How much is to much ? how much is to less ?, i dont know but i seem to be shattered all the time !!!
The whole tapering thing was new to me last year as well when I was preparing for Snowdonia.
I did my last "long" run, some 20miles, 2 weeks before the M-day. Then I did a few short runs of no more than 30-40mins in the following week.
The weekend before M-day I did a 1 hour run on the Sat then 20mins on the Sun. Ran for 20mins on the Tue and Wed as well and then had the rest of the week off. Seemed to do the trick though as I got round on the big day in in 3h 30m, quite happy with that for a first effort on a hilly course.
Tapering does feel strange though; you've got to keep telling yourself when you're only out for a 30 minute run that this is all you need. The temptation is to want to do more!
Not a particularly helpful answer to your question Freddie but, thinking about it, I don't think I taper much, if at all. I appreciate that your training specifically for the London Marathon and are aiming for a fast time too but what I tend to do is run as much as I can fit in week in week out whether I'm entered for a race or not. That way if I do have a long race coming up I just turn up and do it - makes for far less tension but admittedly probably lower expectations of a super fast time too.
I think feeling tired when you start to taper is normal, I can't remember why physiologically but becoming less active all of a sudden has that effect. Towards the end of the taper you should start perking up again, but often when it comes to the big day you can still feel awful at the start yet somehow it all works out in the end.
There's loads of theories about how much to taper, some recommend more than others, and to some extent it depends how much you have been doing. If I'd not been ill at the start of the year and playing catchup with training, I'd go for the last 20+ mile run 3 weeks before the race, the following week an easy 16-18 miles, and 10-13 miles very very easy the last weekend. In terms of mileage, hit the peak weekly mileage 4 weeks out, drop to about 75% for 3 weeks out, 50% of the peak for 2 weeks out, then in the final week I'd do maybe 3 easy 5 mile runs before the big day.
To keep fresh, you can actually up the intensity of a couple of runs in the last 2 weeks, but make any efforts shorter than usual. 200m efforts will remind your legs how to move without taking too much out of you.
It usually takes 2 weeks for any training benefit to take effect, so you aren't going to get any faster in the last 2 weeks, but can do too much and leave you tired, or too little and some of the body's systems will stop working as efficiently as they could. The short fast efforts should boost you mentally too.
As I said, there's loads of varieties of taper, you only learn what really works for you with experience.
Freddie the advice Jodg gave you isn't bad.I ran the Snowdonia Marathon as well.

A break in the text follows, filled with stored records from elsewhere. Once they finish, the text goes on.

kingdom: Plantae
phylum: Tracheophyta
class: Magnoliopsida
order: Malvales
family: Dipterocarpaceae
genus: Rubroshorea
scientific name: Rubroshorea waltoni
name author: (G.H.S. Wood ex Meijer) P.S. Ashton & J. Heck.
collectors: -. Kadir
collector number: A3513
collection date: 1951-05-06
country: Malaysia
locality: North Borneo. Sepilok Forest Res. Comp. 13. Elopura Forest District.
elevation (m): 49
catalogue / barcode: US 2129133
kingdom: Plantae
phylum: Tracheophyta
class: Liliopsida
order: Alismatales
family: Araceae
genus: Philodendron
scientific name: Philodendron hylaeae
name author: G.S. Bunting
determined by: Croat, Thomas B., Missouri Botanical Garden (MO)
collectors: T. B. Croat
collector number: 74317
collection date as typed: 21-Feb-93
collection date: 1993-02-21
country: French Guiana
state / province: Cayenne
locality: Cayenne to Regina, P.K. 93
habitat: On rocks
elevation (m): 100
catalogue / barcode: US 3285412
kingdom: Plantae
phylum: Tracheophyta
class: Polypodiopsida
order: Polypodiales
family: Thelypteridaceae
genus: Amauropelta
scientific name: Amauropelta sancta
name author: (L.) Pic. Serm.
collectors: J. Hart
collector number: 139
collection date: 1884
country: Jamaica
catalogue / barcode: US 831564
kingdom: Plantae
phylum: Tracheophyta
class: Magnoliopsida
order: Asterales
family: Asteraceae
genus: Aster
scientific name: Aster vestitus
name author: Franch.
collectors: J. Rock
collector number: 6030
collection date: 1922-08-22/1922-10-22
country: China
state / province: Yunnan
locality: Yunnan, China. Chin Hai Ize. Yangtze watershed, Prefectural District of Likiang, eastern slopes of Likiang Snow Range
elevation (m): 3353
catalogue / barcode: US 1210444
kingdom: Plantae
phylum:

My longest run was 18 miles one month before.After that I started to feel really tired all the time, and did very little training.With a week to go I wasn't going to run, but suddenly I started to feel better.I ran on the Tuesday and Wednesday and took 2 days off.
I finished 7th in 2.56.At 22miles I was on for 2.45, but I turned right and saw a steep hill in front of me, that went up into the sky Took me 20 minutes to run the next two miles.
It wasn't a lack of fitness, I just ran out of energy.
The moral of the story is taking a break will do you the world of good.
Wow! I'm impressed Christopher Leigh (I take it you're the Christopher Leigh from Trafford AC then?).
I've entered Snowdon race again as I really enjoyed it. My personal time was 7 seconds over the 3 1/2 hour mark so I've got to find an extra 8 seconds for this year! I'll also be in the IOM for the Manx marathon in August so will see what sort of time I can get on a flat course.
Just one question - how'd you get so quick?